• _Prompt_: Go over the data and keep only the lines that include "Left".
---- Material for this task
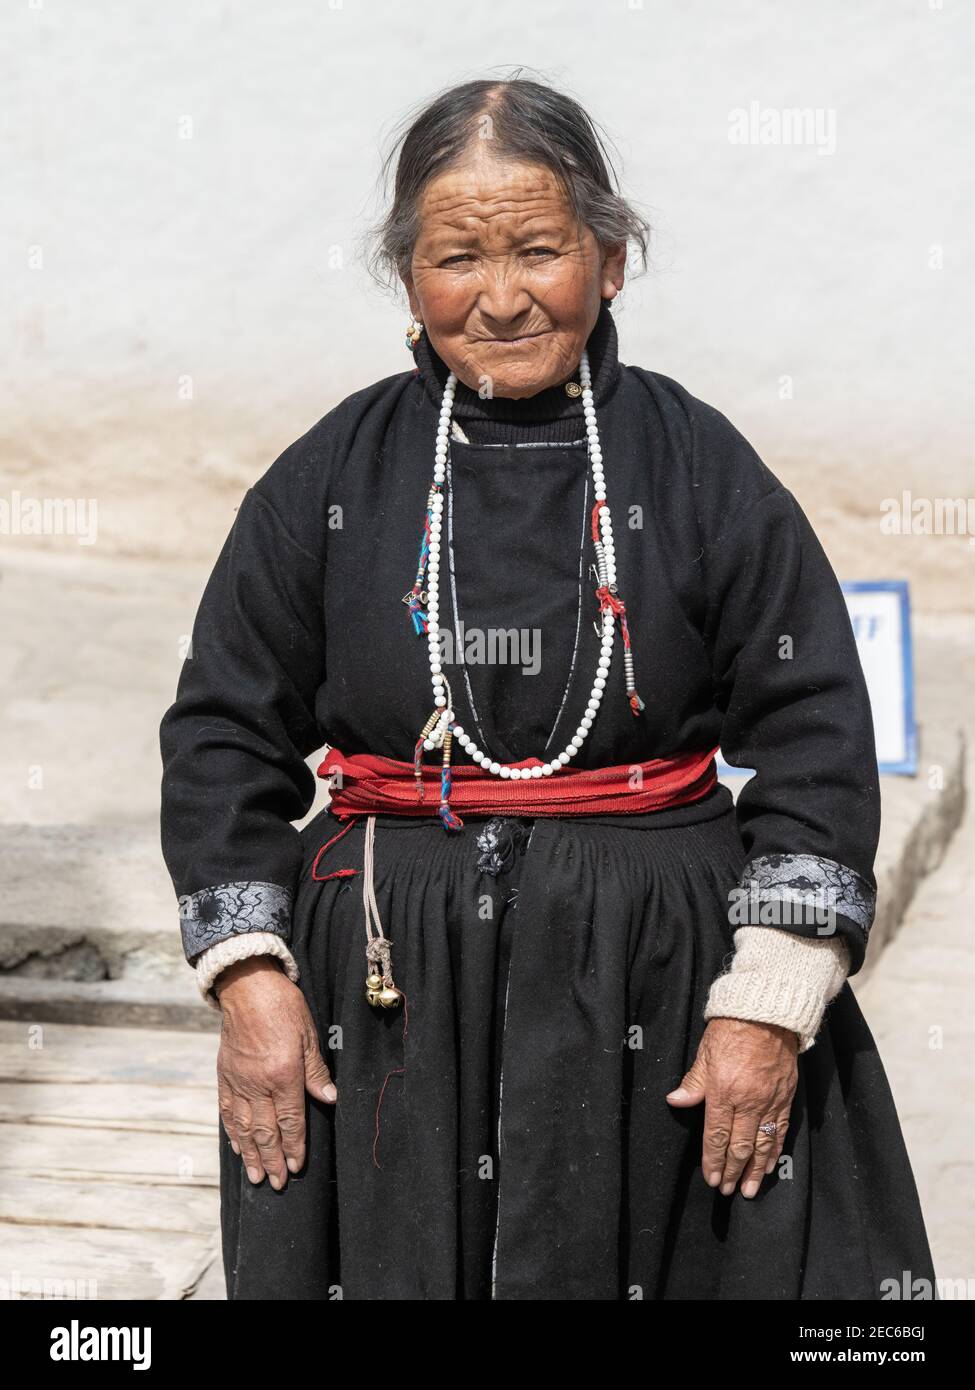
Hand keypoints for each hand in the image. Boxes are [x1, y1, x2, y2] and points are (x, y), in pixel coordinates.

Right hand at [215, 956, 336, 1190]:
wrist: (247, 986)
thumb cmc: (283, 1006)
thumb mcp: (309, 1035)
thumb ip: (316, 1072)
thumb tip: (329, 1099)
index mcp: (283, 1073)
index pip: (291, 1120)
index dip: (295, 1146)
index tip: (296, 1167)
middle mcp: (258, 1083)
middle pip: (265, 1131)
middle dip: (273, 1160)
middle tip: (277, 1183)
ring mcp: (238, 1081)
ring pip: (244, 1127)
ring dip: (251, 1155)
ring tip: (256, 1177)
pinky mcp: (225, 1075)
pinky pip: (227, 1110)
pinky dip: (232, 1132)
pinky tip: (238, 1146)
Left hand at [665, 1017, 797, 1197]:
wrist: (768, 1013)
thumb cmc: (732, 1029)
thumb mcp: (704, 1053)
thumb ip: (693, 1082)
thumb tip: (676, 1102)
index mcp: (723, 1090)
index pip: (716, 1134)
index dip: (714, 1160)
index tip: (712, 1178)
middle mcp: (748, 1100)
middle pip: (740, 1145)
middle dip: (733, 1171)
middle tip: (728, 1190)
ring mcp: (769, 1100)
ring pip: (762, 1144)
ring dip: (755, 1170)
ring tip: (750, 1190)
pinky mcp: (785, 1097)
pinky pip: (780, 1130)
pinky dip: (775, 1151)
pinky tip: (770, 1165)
--------
---- Material for this task
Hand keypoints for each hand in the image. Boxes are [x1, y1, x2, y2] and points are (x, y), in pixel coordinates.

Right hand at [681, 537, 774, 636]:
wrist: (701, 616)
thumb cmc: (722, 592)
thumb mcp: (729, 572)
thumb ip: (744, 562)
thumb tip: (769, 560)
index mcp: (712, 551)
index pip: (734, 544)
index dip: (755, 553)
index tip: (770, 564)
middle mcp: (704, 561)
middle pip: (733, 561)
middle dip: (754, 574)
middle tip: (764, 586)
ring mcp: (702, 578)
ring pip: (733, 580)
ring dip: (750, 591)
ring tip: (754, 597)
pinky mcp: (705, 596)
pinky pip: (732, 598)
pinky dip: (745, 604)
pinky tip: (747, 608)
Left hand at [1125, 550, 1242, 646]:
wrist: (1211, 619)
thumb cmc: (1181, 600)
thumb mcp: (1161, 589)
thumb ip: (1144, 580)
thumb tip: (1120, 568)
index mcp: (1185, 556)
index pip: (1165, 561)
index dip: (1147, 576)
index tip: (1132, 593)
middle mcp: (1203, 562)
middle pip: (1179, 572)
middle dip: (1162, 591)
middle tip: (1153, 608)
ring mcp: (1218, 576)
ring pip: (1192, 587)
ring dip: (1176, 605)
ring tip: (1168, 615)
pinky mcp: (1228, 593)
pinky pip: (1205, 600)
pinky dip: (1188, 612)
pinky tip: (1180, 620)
--------
---- Material for this task
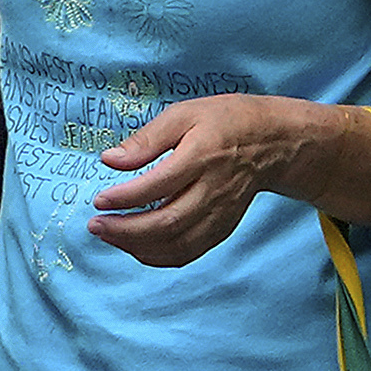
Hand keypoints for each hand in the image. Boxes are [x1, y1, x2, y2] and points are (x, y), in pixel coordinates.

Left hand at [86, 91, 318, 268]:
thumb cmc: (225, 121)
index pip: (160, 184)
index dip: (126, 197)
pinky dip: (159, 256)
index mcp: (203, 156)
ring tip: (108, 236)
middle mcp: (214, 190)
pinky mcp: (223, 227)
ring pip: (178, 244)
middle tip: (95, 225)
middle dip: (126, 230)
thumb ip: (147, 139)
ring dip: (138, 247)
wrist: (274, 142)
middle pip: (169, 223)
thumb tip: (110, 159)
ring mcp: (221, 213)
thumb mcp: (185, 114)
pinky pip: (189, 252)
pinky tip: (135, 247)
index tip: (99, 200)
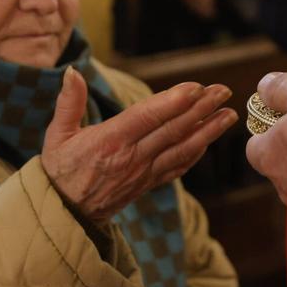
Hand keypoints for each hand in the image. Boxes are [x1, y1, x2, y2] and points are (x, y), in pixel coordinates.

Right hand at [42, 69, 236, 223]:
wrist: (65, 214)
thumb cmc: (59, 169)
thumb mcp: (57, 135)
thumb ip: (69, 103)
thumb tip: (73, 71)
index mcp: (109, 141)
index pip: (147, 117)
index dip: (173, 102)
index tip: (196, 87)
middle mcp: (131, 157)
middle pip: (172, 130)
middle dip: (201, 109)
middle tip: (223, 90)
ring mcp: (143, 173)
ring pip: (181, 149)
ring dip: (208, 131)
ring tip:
--------
• _Exercise answer_:
Left hand at [665, 1017, 797, 1197]:
Left hand at [1125, 550, 1242, 646]:
Left hand at [86, 91, 318, 268]:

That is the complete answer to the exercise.